The party was about more than just costumes, though; attendees jumped on the dance floor when a song with major nostalgia factor like “I Write Sins Not Tragedies” by Panic! At The Disco was played; belted out the lyrics to songs from artists like Fall Out Boy, Beyoncé and Lady Gaga; and moved in a well-tuned crowd to line dances for songs like V.I.C’s “Wobble” and Mr. C The Slide Man’s “Cha-Cha Slide.”
During Madonna’s “Like a Prayer,” junior theatre studies major John Patterson ended up being the center of a dance circle, and pulled a perfectly-choreographed routine out of nowhere to the adoration of his audience.
“That was a lot of fun, I’ve always loved that song,” Patterson said. “I’ve honestly probably practiced that a thousand times in my room, no lie. So when I saw the chance, and I had the cape, I just took it. It was a lot of fun.”

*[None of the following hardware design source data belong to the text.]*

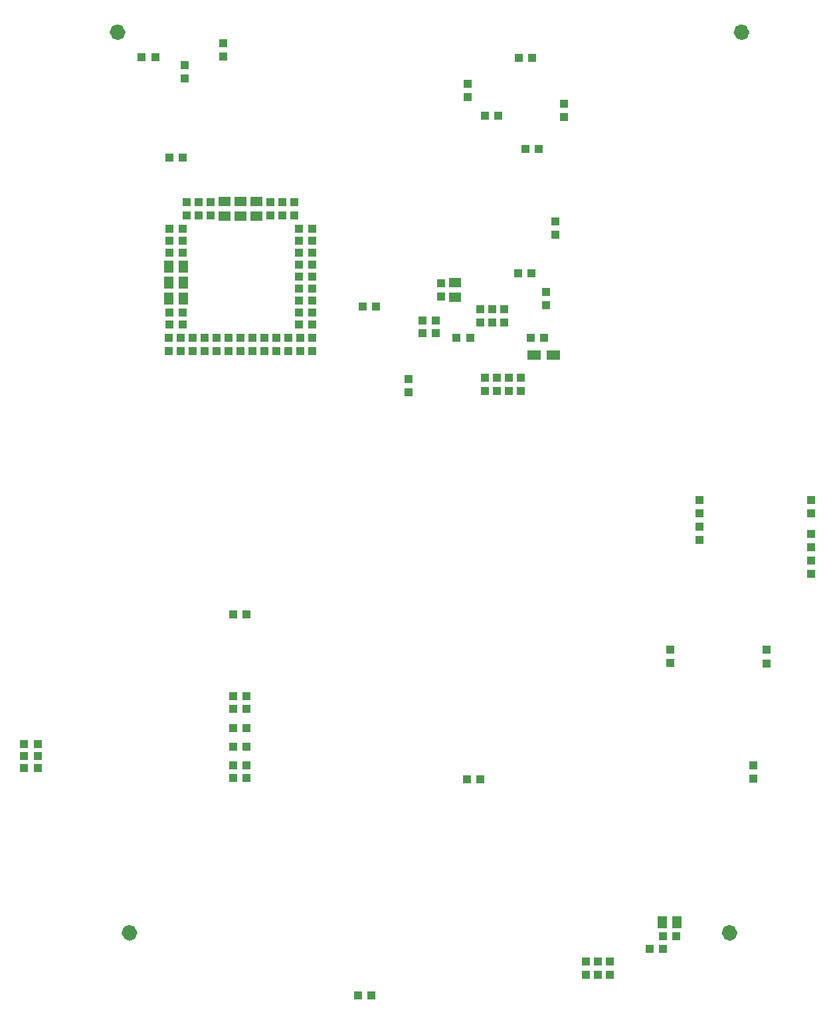
<source format=gbp>
%FSLAX42Y42*%
%MOMM*%
G71*
G01*
G75*
G04 Layer_Color=128*
%ADD10C,1.00*%
%ADD11C,0.25*%
%ADD12R,1.00X1.10*%
%ADD13R,0.60X2.20*%
%ADD14R,1.10X1.00*%
%ADD15C,0.90*%
%ADD16R,2.00X1.80*%
%ADD17R,4.10X4.10*%
%ADD18R,1.55X1.30*%
%ADD19R,1.50X2.15*%
%ADD20R,2.30X2.30*%
%ADD21R,0.25X1.00*%
%ADD22R,1.00X0.25*%
%ADD23R,2.20X0.60*%
%ADD24R,0.30X1.75*%
%ADD25R,1.75X0.30*%
%ADD26R,6.20X6.20*%
%ADD27R,1.35X0.60*%
%ADD28R,1.35X1.00*%
%ADD29R,1.40X0.60*%
%ADD30R,1.50X0.60*%
%ADD31R,1.85X0.35*%
%ADD32R,0.35X1.55*%
%ADD33R,1.80X0.30*%
%ADD34R,0.30X1.80*%
%ADD35R,2.03X0.66*%
%ADD36R,2.75X1.00*%
%ADD37R,1.02X1.91*%
%ADD38R,2.45X2.40*%
%ADD39R,1.80X2.40*%
%ADD40R,1.70X0.50*%
%ADD41R,2.79X3.81*%
%ADD42R,4.60X1.80*%
%ADD43R,1.80X1.60*%
%ADD44R,2.55X2.45*%
%ADD45R,1.50X1.30*%
%ADD46R,1.80X3.20*%
%ADD47R,3.30X2.20*%
%ADD48R,0.65X2.20*%
%ADD49R,5.50X1.50*%
%ADD50R,1.80X2.00*%
%ADD51R,1.30X1.50*%
%ADD52R,0.70X0.90*%
%ADD53R,0.90X0.70*%
%ADD54R,1.00X1.40*%
%ADD55R,1.30X1.55*%
%ADD56R,0.60X1.40*%
%ADD57R,2.50X1.30*%
%ADD58R,1.00X1.70*%
%ADD59R,1.70X1.30*%
%ADD60R,1.20X0.80*%
%ADD61C,0.51*%
%ADD62C,0.64*%
%ADD63C,1.02*%
%ADD64C,2.50*%
%ADD65R,2.50X2.50*%
%ADD66C,3.30*%
%ADD67C,1.80*%
%ADD68R,1.80X1.80*%
%ADD69R,4.00X2.00*%
%ADD70R,2.00X4.00*%
%ADD71R,4.50X2.00*%
%ADD72C,3.50*%
%ADD73C,1.60*%
%ADD74C,1.90*%
%ADD75C,1.40*%
%ADD76C,2.40*%
%ADD77C,1.52*%
%ADD78C,0.60*%
%ADD79C,0.66*%
%ADD80C,4.00*%
%ADD81C,0.76*%
%ADD82C,2.52*%
%ADD83C,4.32*%
%ADD84C,2.12*%
%ADD85O,4.52X2.02*%
%ADD86C,2.02*%
%ADD87C,2.92*%
%ADD88C,2.42*%
%ADD89C,1.92*%
%ADD90C,1.32*%
%ADD91C,1.82*%
%ADD92C,3.52*%
%ADD93C,3.32*%
%ADD94O,4.02X2.02*%
%ADD95O,2.02X4.02*%
%ADD96C,2.73*%
%ADD97C,1.35*%
%ADD98R,1.80X1.25*%
%ADD99C,0.10*%
%ADD100C,0.25*%
%ADD101C,0.20*%
%ADD102C,0.60*%
%ADD103C,0.13*%
%ADD104C,0.03*%
%ADD105C,0.10*%
%ADD106C,0.55*%
%ADD107C,0.15*%
%ADD108R,1.42X0.36*%
%ADD109R,0.36X1.42*%
%ADD110R,2.51X8.92*%
%ADD111C,3.39*%
%ADD112R,1.20X1.30*%
%ADD113R,0.80X2.40*%
%ADD114R,1.30X1.20*%
%ADD115C,1.10*%
%ADD116R,2.20X2.00*%
%ADD117R,4.30X4.30*%
%ADD118R,1.75X1.50*%
%ADD119R,1.65X2.30*%
%ADD120R,2.50X2.50*%
%ADD121R,0.45X1.20*%
%ADD122R,1.20X0.45*%
%ADD123R,2.40X0.80*%
%ADD124R,0.50X1.95*%
%ADD125R,1.95X0.50*%
%ADD126R,6.40X6.40*%
%ADD127R,1.55X0.80*%
%ADD128R,1.55X1.20*%
%ADD129R,1.60X0.80*%
%ADD130R,1.70X0.80*%
%ADD131R,2.05X0.55*%
%ADD132R,0.55X1.75*%
%ADD133R,2.00X0.50*%
%ADD134R,0.50X2.00*%
%ADD135R,2.24X0.86*%
%ADD136R,2.95X1.20*%
%ADD137R,1.22X2.11*%
%ADD138R,2.65X2.60*%
%ADD139R,2.00X2.60*%
%ADD140R,1.90X0.70*%
%ADD141R,3.00X4.01*%
%ADD142R,4.80X2.00*%
%ADD143R,2.00X1.80*%
%ADD144R,2.75X2.65*%
%ADD145R,1.70X1.50*%
%ADD146R,2.00X3.40*%
%ADD147R,3.50X2.40*%
%ADD148R,0.85X2.40*%
%ADD149R,5.70X1.70*%
%ADD150R,2.00X2.20*%
%ADD151R,1.50X1.70*%
%ADD152R,0.90X1.10*%
%ADD153R,1.10X0.90*%
%ADD154R,1.20X1.60*%
%ADD155R,1.50X1.75*%
%ADD156R,0.80X1.60*%
%ADD157R,2.70X1.50*%
%ADD158R,1.20X1.90*%
%ADD159R,1.90X1.50*%
%ADD160R,1.40X1.00*%
%ADD161C,2.70*%
%ADD162R,2.70X2.70*%
%ADD163C,3.50*%
%ADD164C,2.00*%
%ADD165R,2.00X2.00*%
%ADD166R,4.20X2.20*%
%ADD167R,2.20X4.20*%
%ADD168R,4.70X2.20*%
%ADD169C,3.70*%
%ADD170C,1.80*%
%ADD171C,2.10*%
%ADD172C,1.60*%
%ADD173C,2.60*%
%ADD174C,1.73*%
%ADD175C,4.20*%
%ADD176R,2.00X1.45*%
%ADD177C,0.86*%
D10*
X9374Y2654D02*
G03*
X9374Y2654I-50J0D01*
G01*
X9526Y14122D02*
G03*
X9526Y14122I-50J0D01*
G01*
X1726Y2654D02*
G03*
X1726Y2654I-50J0D01*
G01*
X1574Y14122D02*
G03*
X1574Y14122I-50J0D01*
G01*
D12*
X6660Y9724D02*
D03*
Y9554D02*
D03*
X6203Y9554D02*
D03*
Y9724D02*
D03*
X6355Y9724D02*
D03*
Y9554D02*
D03*
X6507Y9724D02*
D03*
Y9554D02*
D03*
X7213Y13214D02*
D03*
Y13044D02*
D03*
X5990Y13296D02*
D03*
Y13466D02*
D03*
X5231Y9706D02*
D03*
Y9536D02*
D03*
X7104Y11713D02*
D03*
Y11543D02*
D03*
X7645Y2290D02*
D03*
Y2120D02*
D03*
X7493Y2290D02*
D03*
Y2120D02*
D03*
X7798Y2290D02*
D03*
Y2120D02*
D03*
X2378Y13530D02*
D03*
Y13700D02*
D03*
X2332Y10230D02*
D03*
Y10060D02*
D03*
X2942Y10230D02*
D03*
Y10060D02*
D03*
X2408Y11787D02*
D03*
Y11957D02*
D03*
X3627Y11787D02*
D03*
Y11957D02*
D03*
X3094Y10230D02*
D03*
Y10060D02*
D03*
X3551Y10230D02*
D03*
Y10060D02*
D03*
X3704Y10230D02*
D03*
Y10060D02*
D03*
X3246Y10230D02*
D03*
Y10060D02*
D03*
X2789Y10230D02*
D03*
Y10060D02*
D03*
X2180Y10230D02*
D03*
Y10060D02*
D03*
X4008Y10230D02*
D03*
Y10060D02*
D03*
X3856Y10230D02*
D03*
Y10060D02*
D03*
X3780Y11787D02*
D03*
Y11957D02*
D03*
X2637Y10230D02*
D03*
Y10060D02*
D03*
X2713Y11787D02*
D03*
Y11957D02*
D03*
X2561Y11787D02*
D03*
Y11957D02*
D03*
X3475Y11787D02*
D03*
Y11957D02*
D03*
X3399Y10230D02*
D03*
Y10060D02*
D03*
X2484Y10230D02*
D03*
Y10060D02*
D03*
X6297Y10593D02*
D03*
Y10423D02*
D03*
X6449Y10593D02*
D03*
Y10423D02*
D03*
X5647Y10758D02*
D03*
Y10928D02*
D03*
X6985Y10817D02*
D03*
Y10646D02*
D03*
X6144Y10423D02*
D03*
Y10593D02*
D03*
X9627Y4620D02*
D03*
Y4790D02*
D03*
X2870Y13809D02*
D03*
Y13979D02*
D03*
X10363Y7996D02*
D03*
Y8166D02*
D03*
X8941Y7996D02*
D03*
Y8166D02*
D03*
X10363Y7566D02*
D03*
Y7736D02*
D03*
X8941Y7826D02*
D03*
Y7656D02*
D03*
X10363Y7396D02*
D03*
Y7226D02*
D03*
X8572Y6088D02*
D03*
Y6258D02*
D03*
X9792Y6086D02*
D03*
Y6256D02*
D03*
D14*
X4817Y10633D02*
D03*
X4647D02*
D03*
X6792Y10234D02*
D03*
X6962D02*
D03*
X6016D02*
D03*
X5846D02*
D03*
X2354Y12522D02*
D03*
X2184D02*
D03*
X6626Y11049D02*
D03*
X6796D02*
D03*
X6722Y12636D02*
D03*
X6892D02*
D03*
X6204Y13056D02*
D03*
X6374D02*
D03*
X6807Y13792D02*
D03*
X6637D02*
D03*
X8477Y2609D02*
D03*
X8647D02*
D03*
X8307Y2451D02*
D03*
X8477D02*
D03*
X2353Y10551D02*
D03*
X2183D02*
D03*
X2353Y11465D02*
D03*
X2183D02*
D03*
X3835Y11618D02*
D03*
X4004D02*
D03*
X3835Y11313D02*
D03*
X4004D02*
D03*
X3835Y11161D02*
D03*
X4004D02*
D03*
X3835Y10856D02*
D03*
X4004D02*
D03*
X3835Y10704D02*
D03*
X4004D02*
D03*
X3835Y10399D02*
D03*
X4004D02*
D03*
X2353Y11618D02*
D03*
X2183D02*
D03*
X2353Y10399D02*
D03*
X2183D02*
D03*
X3835Y11008D02*
D03*
X4004D02*
D03*
X2353Y11313D02*
D03*
X2183D02*
D03*
X3835Y10551D02*
D03*
X4004D02*
D03*
X3835Y11465D02*
D03*
X4004D02*
D03*
X2999Y6705D02*
D03*
X3168D02*
D03*
X2999Y5665D02*
D03*
X3168D02*
D03*
X2999Y5265D02*
D03*
X3168D02*
D03*
Y5025D02*
D03*
X2999D02*
D03*
X3168Y5505D02*
D03*
X2999D02*
D03*
Y4785D02*
D03*
X3168D02*
D03*
X2999Y4625D02*
D03*
X3168D02*
D03*
X5981Y4607D02*
D03*
X6151D02*
D03*
X4759Y1854D02*
D03*
X4589D02*
D03*
X2003Y13806D02*
D03*
X1833D02*
D03*
X334Y5055D02*
D03*
X504D02*
D03*
X334Y4902D02*
D03*
X504D02*
D03*
X334Y4750D02*
D03*
X504D02*
D03*
X5581Y10294D02*
D03*
X5412D02*
D03*
X5581Y10447D02*
D03*
X5412D02*
D03*
D45*
X3297Y11777D02*
D03*
Y11967D02*
D03*
X2891Y11777D02*
D03*
Y11967D02*
D03*
X3094Y11777D02*
D03*
Y11967D02*
D03*
X5826Y10748D02*
D03*
Y10938D02*
D03*
D51*
X8467Y2787D02*
D03*
X8657D02*
D03*
X2364Y10729D02*
D03*
X2174D02*
D03*
X2364Y10932D02*
D03*
X2174D02*
D03*
X2364Y11135D02*
D03*
X2174D02*
D03*
D98*
X7080Y10008D02*
D03*
X6830D02*
D03*
M02*

</source>
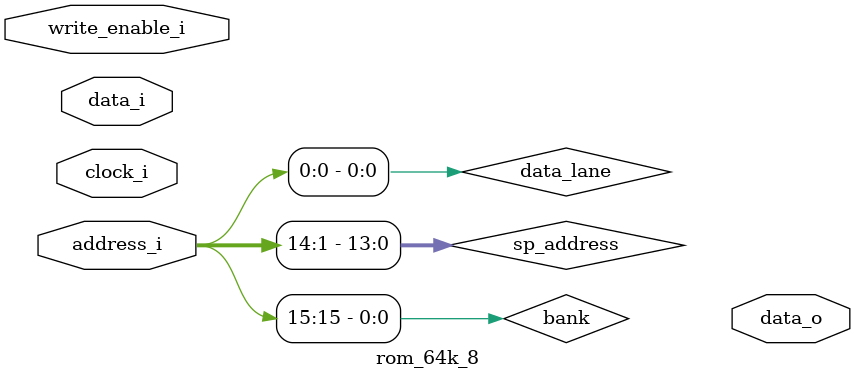
<source format=v>
/* Copyright 2019 Jared Boone <jared@sharebrained.com>. Open-source license to be determined.
 */

`default_nettype none
`timescale 1ns / 100ps

module rom_64k_8(
	input         clock_i,
	input  [15:0] address_i,
	input         write_enable_i,
	input  [ 7:0] data_i,
	output [ 7:0] data_o
);

wire bank = address_i[15];
wire [13:0] sp_address = address_i[14:1];
wire data_lane = address_i[0];

`ifdef SIM
`define SIM_OR_ECP5
`endif

`ifdef ECP5
`define SIM_OR_ECP5
`endif

`ifdef SIM_OR_ECP5
/*
reg [7:0] mem[0:65535];
initial
	$readmemh(HEX_FILE, mem);

reg [7:0] data_o;

always @(posedge clock_i) begin
	data_o <= mem[address_i];
end
*/

reg [15:0] mem[0:32767];
initial
	$readmemh("build/rom.hex", mem);

reg [15:0] mem_o;

always @(posedge clock_i) begin
	mem_o <= mem[{ bank, sp_address }];
end

assign data_o = data_lane ? mem_o[15:8] : mem_o[7:0];

`endif

`ifdef ICE40
wire [15:0] sp_datain = { data_i, data_i };
wire sp_clock = clock_i;
wire sp_wren = write_enable_i;

wire [3:0] sp_maskwren = data_lane ? 4'b1100 : 4'b0011;

wire [1:0] sp_cs = { (bank == 1'b1), (bank == 1'b0) };

wire [15:0] sp_dataout[0:1];
wire [15:0] sp_dataout_bank = bank ? sp_dataout[1] : sp_dataout[0];

// NOTE: Bad nomenclature, apparently POWEROFF=1'b1 is power *on*!

(* keep="true" *)
(* BEL="X25/Y0/spram_3" *)
SB_SPRAM256KA mem_0(
	.DATAIN(sp_datain),
	.ADDRESS(sp_address),
	.MASKWREN(sp_maskwren),
	.WREN(sp_wren),
	.CHIPSELECT(sp_cs[0]),
	.CLOCK(sp_clock),
	.STANDBY(1'b0),
	.SLEEP(1'b0),
	.POWEROFF(1'b1),
	.DATAOUT(sp_dataout[0])
);

(* keep="true" *)
(* BEL="X25/Y0/spram_4" *)
SB_SPRAM256KA mem_1(
	.DATAIN(sp_datain),
	.ADDRESS(sp_address),
	.MASKWREN(sp_maskwren),
	.WREN(sp_wren),
	.CHIPSELECT(sp_cs[1]),
	.CLOCK(sp_clock),
	.STANDBY(1'b0),
	.SLEEP(1'b0),
	.POWEROFF(1'b1),
	.DATAOUT(sp_dataout[1])
);

assign data_o = data_lane ? sp_dataout_bank[15:8] : sp_dataout_bank[7:0];

`endif

endmodule

</source>
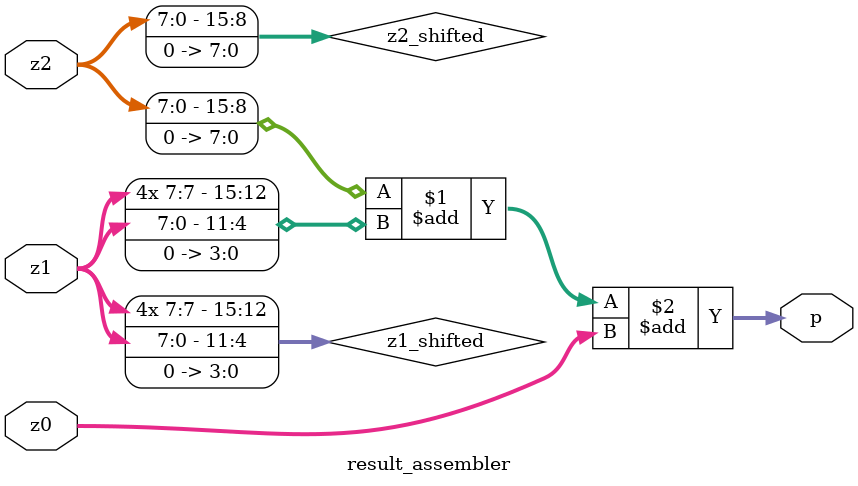
<source format=sv>
module signed_mult (
    input signed [7:0] a,
    input signed [7:0] b,
    output signed [15:0] p
);

    wire signed [7:0] a_high, a_low;
    wire signed [7:0] b_high, b_low;
    wire signed [7:0] z0, z1, z2;
    wire signed [7:0] sum_a, sum_b;

    input_splitter split_a (
        .in(a),
        .high(a_high),
        .low(a_low)
    );

    input_splitter split_b (
        .in(b),
        .high(b_high),
        .low(b_low)
    );

    product_calculator products (
        .a_high(a_high),
        .a_low(a_low),
        .b_high(b_high),
        .b_low(b_low),
        .z0(z0),
        .z1(z1),
        .z2(z2)
    );

    result_assembler assembler (
        .z0(z0),
        .z1(z1),
        .z2(z2),
        .p(p)
    );

endmodule

module input_splitter (
    input signed [7:0] in,
    output signed [7:0] high,
    output signed [7:0] low
);
    assign high = in[7:4];
    assign low = in[3:0];
endmodule

module product_calculator (
    input signed [7:0] a_high,
    input signed [7:0] a_low,
    input signed [7:0] b_high,
    input signed [7:0] b_low,
    output signed [7:0] z0,
    output signed [7:0] z1,
    output signed [7:0] z2
);
    wire signed [7:0] sum_a, sum_b;
    
    assign z0 = a_low * b_low;
    assign z2 = a_high * b_high;
    assign sum_a = a_high + a_low;
    assign sum_b = b_high + b_low;
    assign z1 = sum_a * sum_b - z0 - z2;
endmodule

module result_assembler (
    input signed [7:0] z0,
    input signed [7:0] z1,
    input signed [7:0] z2,
    output signed [15:0] p
);
    wire signed [15:0] z2_shifted, z1_shifted;
    
    // Barrel shifter implementation
    assign z2_shifted = {z2, 8'b0};
    assign z1_shifted = {{8{z1[7]}}, z1, 4'b0};
    
    assign p = z2_shifted + z1_shifted + z0;
endmodule
</source>
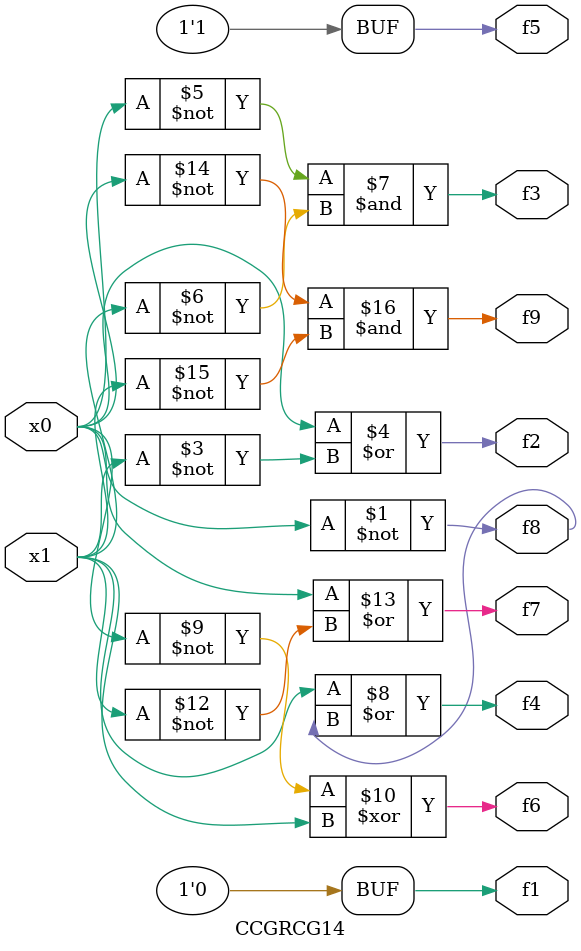
<source format=v>

module CCGRCG14 ( 
    x0, x1,
    f1, f2, f3, f4, f5, f6, f7, f8, f9  );
  input  x0, x1;
  output f1, f2, f3, f4, f5, f6, f7, f8, f9;
  assign f8 = ~x0;
  assign f2 = ~f8 | ~x1;
  assign f3 = ~x0 & ~x1;
  assign f4 = x1 | f8;
  assign f6 = ~x0 ^ x1;
  assign f1 = 1'b0;
  assign f5 = 1'b1;
  assign f7 = ~f8 | ~x1;
  assign f9 = ~x0 & ~x1;
endmodule



</source>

Between songs was a game where contestants had to find a partner and wrap the person in an entire roll of toilet paper in two minutes, and acostume contest, which was won by freshman Quinn Remich, dressed as the Queen of Hearts.
“I didn’t have a costume and I really wanted one, so I went to the thrift shop and I just picked one off the wall, and designed something out of it,” Remich said. “It’s super exciting [to win] because I worked hard on the makeup, and I’m happy people enjoyed it.”
Patterson considered the night a resounding success; he said he was thankful to QSU and the student organization In the Life for introducing him to so many friends, and most enjoyed just having a good time with them.
“Being able to spend time and celebrate Halloween with my friends, who understand me and get me, it’s a lot of fun,” Patterson said. “I really feel like I can be myself.”